**Dataset content:**
++++++
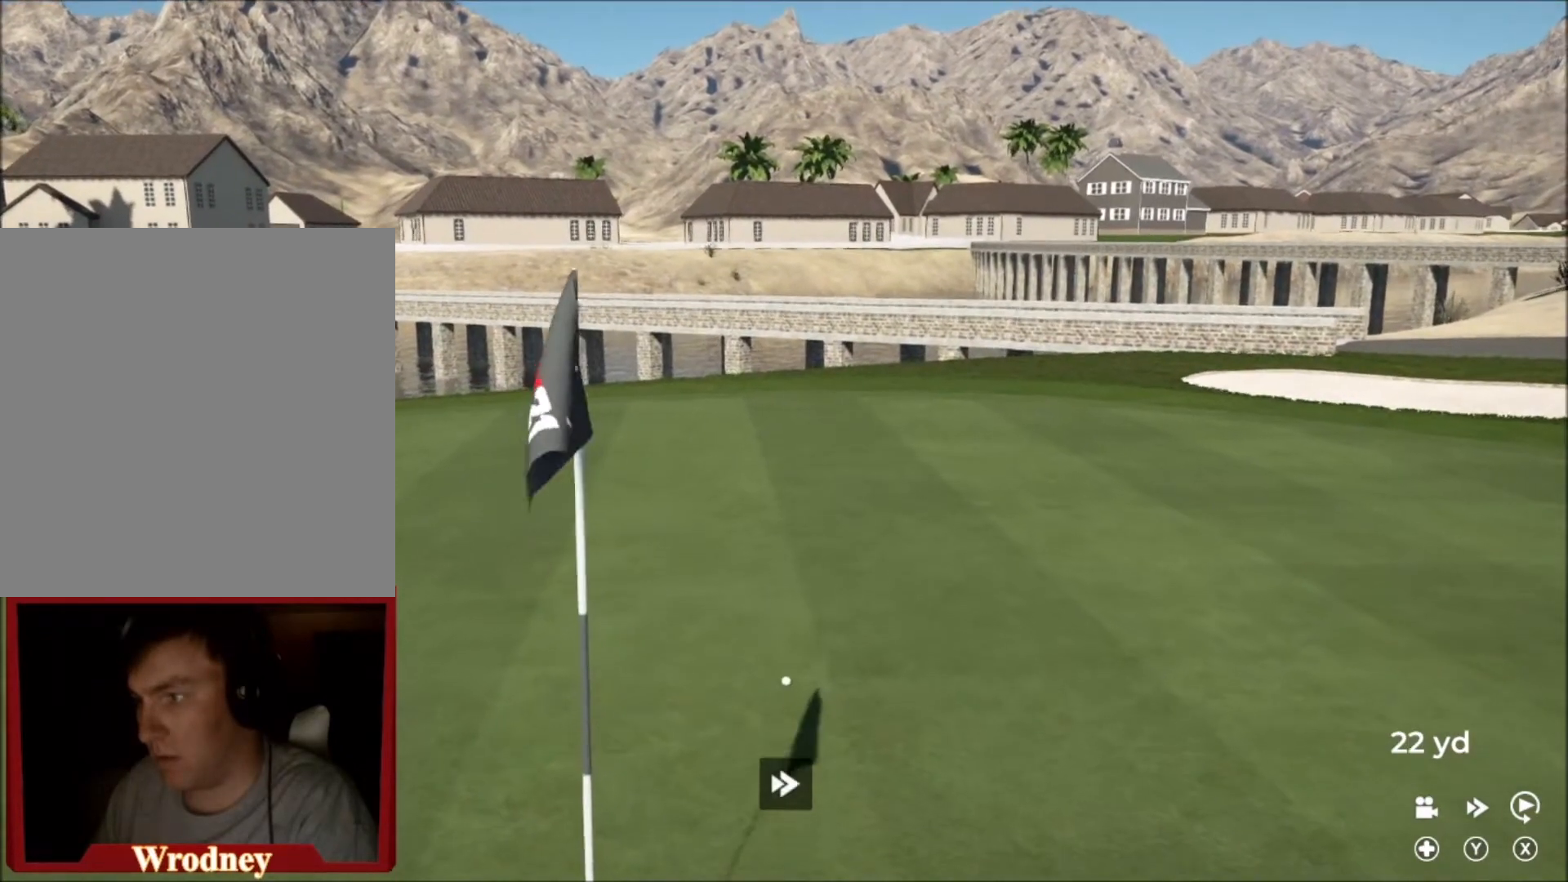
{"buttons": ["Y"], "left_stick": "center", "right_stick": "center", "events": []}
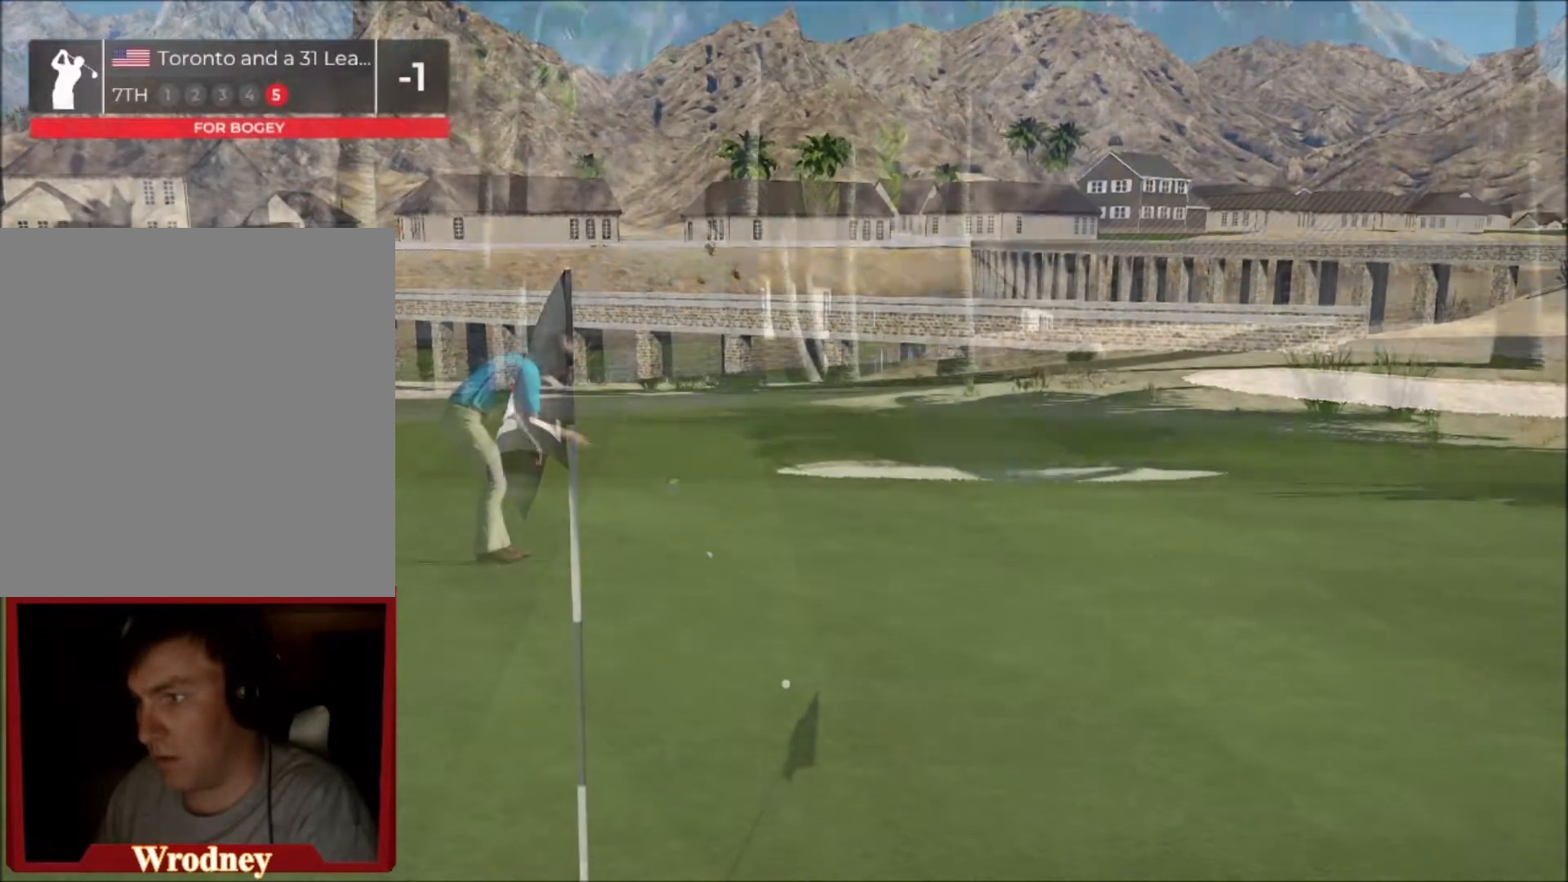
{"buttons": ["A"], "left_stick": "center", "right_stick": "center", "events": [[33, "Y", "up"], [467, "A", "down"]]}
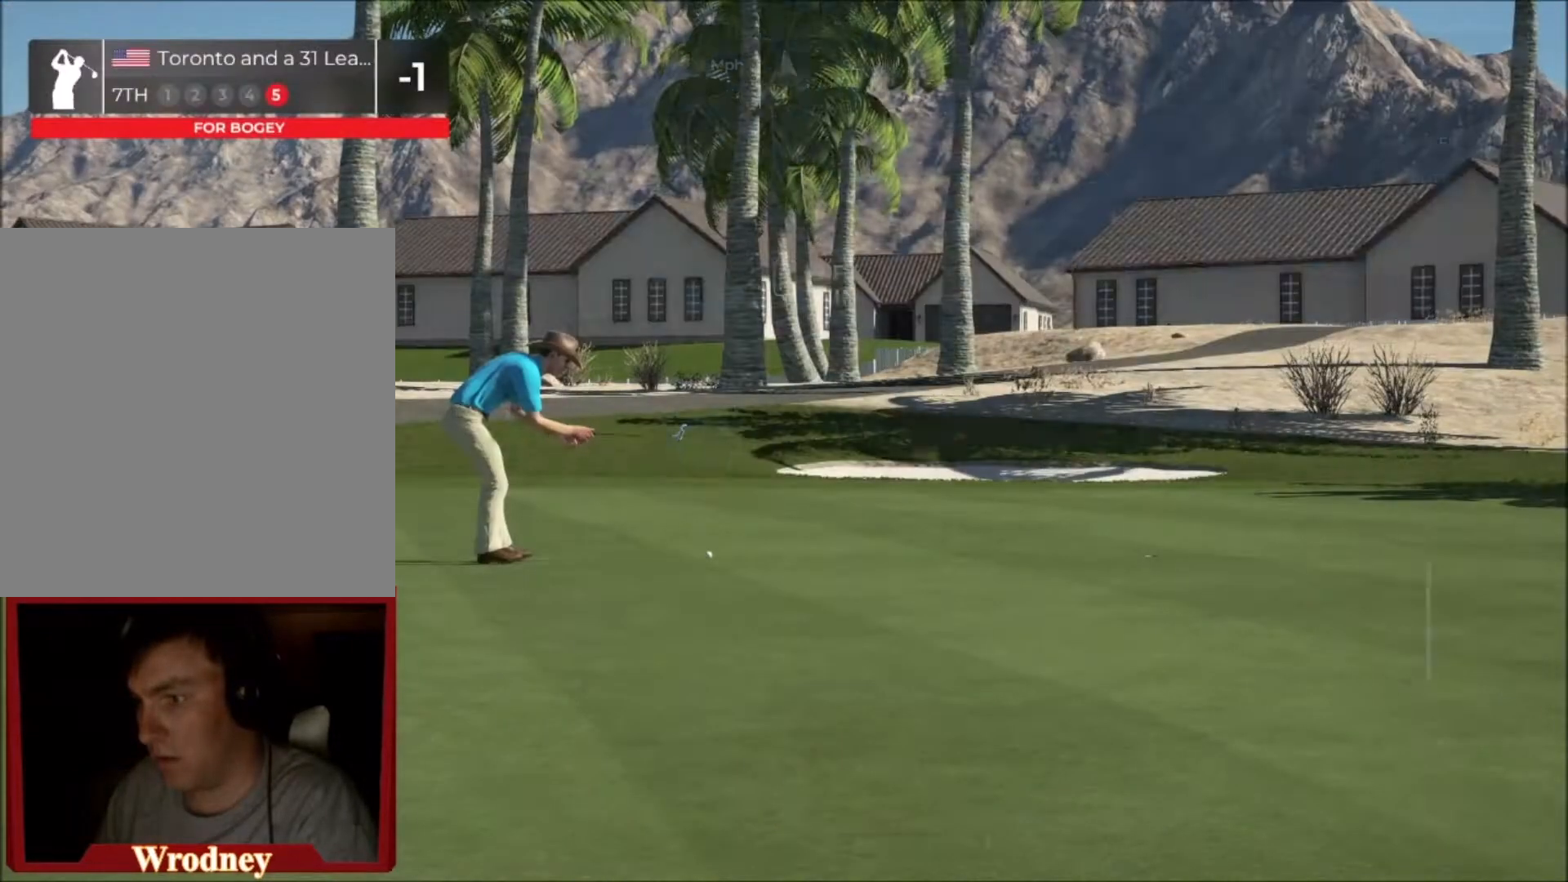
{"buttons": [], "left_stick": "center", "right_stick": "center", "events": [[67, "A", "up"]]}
++++++
**Task goal:** Restate the listing word for word. Pictures do not belong in the copy.

**Solution below:**
{"buttons": ["Y"], "left_stick": "center", "right_stick": "center", "events": []}
{"buttons": ["A"], "left_stick": "center", "right_stick": "center", "events": [[33, "Y", "up"], [467, "A", "down"]]}
{"buttons": [], "left_stick": "center", "right_stick": "center", "events": [[67, "A", "up"]]}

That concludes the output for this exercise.